Render the material below as a Markdown table with a column named Row for the row number and a column named Line for the text of each line, skipping blank lines. Keep the pictures out of the answer.

__________________________________________________

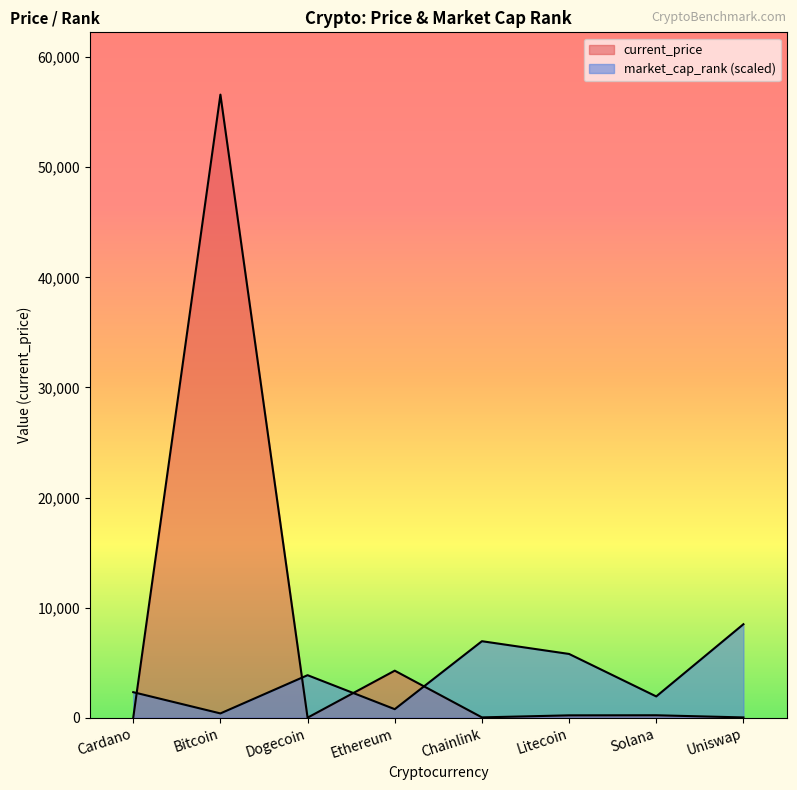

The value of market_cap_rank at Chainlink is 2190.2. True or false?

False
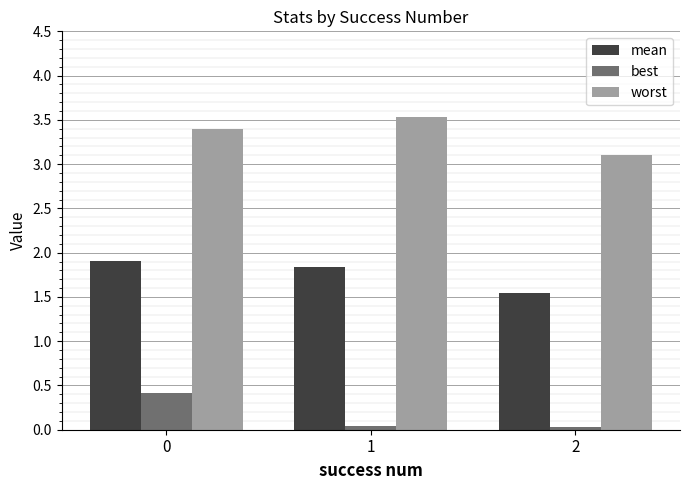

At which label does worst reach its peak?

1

__________________________________________________

● Answer area:
| Row | Line |
|---|---|
| 1 | The value of market_cap_rank at Chainlink is 2190.2. True or false? |
| 2 | False |
| 3 | At which label does worst reach its peak? |
| 4 | 1 |